What you will do: If a line in the data holds the string "site", list it.
── Dataset records ──
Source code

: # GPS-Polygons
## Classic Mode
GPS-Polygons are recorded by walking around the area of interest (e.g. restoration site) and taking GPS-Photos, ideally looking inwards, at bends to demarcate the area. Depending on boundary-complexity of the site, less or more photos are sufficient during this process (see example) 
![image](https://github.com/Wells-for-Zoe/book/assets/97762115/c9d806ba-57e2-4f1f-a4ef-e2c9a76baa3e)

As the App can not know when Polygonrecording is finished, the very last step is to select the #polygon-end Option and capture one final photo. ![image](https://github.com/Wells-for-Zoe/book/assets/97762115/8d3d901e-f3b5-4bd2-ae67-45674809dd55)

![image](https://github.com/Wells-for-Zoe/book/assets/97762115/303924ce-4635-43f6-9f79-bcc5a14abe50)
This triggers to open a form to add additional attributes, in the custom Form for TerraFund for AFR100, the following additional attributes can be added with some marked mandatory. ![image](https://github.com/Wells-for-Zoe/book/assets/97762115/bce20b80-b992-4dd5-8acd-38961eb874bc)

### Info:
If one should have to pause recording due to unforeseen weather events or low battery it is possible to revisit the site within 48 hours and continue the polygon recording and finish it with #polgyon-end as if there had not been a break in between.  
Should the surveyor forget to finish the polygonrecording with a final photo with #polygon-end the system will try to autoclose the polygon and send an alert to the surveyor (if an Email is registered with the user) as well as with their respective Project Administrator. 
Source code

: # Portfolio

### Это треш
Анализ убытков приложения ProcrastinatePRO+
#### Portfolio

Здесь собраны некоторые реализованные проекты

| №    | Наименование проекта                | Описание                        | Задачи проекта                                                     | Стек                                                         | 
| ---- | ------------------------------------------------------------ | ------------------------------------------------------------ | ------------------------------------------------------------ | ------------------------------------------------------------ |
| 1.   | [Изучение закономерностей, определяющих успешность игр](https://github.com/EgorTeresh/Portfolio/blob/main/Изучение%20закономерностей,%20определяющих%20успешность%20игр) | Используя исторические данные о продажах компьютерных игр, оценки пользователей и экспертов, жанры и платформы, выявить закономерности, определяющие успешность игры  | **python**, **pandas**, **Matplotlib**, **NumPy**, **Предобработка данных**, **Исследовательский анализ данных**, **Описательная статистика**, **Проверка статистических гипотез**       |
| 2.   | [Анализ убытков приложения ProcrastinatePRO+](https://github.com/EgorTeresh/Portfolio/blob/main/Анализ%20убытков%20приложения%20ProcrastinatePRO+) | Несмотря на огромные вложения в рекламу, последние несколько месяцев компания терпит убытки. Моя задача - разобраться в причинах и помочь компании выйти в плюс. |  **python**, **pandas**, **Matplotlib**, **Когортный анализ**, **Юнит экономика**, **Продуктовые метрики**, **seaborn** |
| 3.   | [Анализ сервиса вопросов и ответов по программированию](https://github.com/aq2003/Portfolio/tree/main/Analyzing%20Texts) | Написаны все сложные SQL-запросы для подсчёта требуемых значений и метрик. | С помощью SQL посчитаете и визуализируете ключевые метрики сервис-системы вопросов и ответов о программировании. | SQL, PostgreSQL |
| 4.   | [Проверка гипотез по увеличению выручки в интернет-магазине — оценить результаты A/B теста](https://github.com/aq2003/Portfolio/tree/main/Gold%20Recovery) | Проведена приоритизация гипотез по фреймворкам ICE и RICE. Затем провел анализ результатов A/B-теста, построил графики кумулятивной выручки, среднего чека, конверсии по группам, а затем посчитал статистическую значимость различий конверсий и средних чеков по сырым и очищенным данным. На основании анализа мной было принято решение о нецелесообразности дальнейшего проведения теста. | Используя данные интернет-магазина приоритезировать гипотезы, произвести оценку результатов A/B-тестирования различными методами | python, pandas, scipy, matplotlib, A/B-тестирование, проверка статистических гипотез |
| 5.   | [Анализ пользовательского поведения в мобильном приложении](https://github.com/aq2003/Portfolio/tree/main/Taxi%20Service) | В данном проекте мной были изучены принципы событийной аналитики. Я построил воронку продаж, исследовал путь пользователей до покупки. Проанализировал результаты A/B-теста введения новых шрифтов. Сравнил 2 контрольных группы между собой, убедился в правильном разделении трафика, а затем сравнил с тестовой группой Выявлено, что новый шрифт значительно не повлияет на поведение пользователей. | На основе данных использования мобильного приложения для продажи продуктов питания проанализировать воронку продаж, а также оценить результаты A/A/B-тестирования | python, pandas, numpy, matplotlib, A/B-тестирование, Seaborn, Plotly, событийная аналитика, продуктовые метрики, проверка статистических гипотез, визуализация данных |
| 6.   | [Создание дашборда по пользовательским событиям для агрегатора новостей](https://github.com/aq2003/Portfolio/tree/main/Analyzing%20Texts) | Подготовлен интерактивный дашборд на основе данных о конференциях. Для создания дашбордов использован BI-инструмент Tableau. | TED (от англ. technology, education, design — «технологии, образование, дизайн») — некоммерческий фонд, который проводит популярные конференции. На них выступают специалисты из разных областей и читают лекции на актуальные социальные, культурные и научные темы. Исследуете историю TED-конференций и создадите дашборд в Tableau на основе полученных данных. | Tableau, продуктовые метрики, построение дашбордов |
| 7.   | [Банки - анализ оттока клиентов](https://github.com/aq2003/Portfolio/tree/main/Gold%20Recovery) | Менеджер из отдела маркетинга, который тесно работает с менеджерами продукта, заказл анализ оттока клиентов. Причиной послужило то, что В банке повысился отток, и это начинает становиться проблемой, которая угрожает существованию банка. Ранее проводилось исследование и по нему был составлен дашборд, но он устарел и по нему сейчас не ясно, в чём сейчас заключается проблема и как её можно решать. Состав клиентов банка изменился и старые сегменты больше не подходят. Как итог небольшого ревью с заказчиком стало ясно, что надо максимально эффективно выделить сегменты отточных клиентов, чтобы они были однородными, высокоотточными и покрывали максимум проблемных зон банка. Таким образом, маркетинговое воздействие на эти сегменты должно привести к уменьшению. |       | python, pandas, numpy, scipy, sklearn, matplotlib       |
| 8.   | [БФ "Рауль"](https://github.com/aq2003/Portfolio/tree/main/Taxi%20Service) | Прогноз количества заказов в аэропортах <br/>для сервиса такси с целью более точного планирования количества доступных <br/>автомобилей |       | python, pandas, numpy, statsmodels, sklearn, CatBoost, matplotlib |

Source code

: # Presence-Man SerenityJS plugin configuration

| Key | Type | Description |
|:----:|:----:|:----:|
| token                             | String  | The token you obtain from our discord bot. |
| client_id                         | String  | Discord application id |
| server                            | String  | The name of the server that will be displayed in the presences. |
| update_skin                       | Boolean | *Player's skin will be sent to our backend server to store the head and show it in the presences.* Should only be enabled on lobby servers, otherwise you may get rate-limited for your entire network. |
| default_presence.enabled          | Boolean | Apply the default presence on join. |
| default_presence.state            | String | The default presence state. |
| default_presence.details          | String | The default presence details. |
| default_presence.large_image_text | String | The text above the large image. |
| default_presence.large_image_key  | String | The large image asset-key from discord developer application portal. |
───
Problem solution:
GPS-Polygons are recorded by walking around the area of interest (e.g. restoration site) and taking GPS-Photos, ideally looking inwards, at bends to demarcate the area. Depending on boundary-complexity of the site, less or more photos are sufficient during this process (see example) 
If one should have to pause recording due to unforeseen weather events or low battery it is possible to revisit the site within 48 hours and continue the polygon recording and finish it with #polgyon-end as if there had not been a break in between.  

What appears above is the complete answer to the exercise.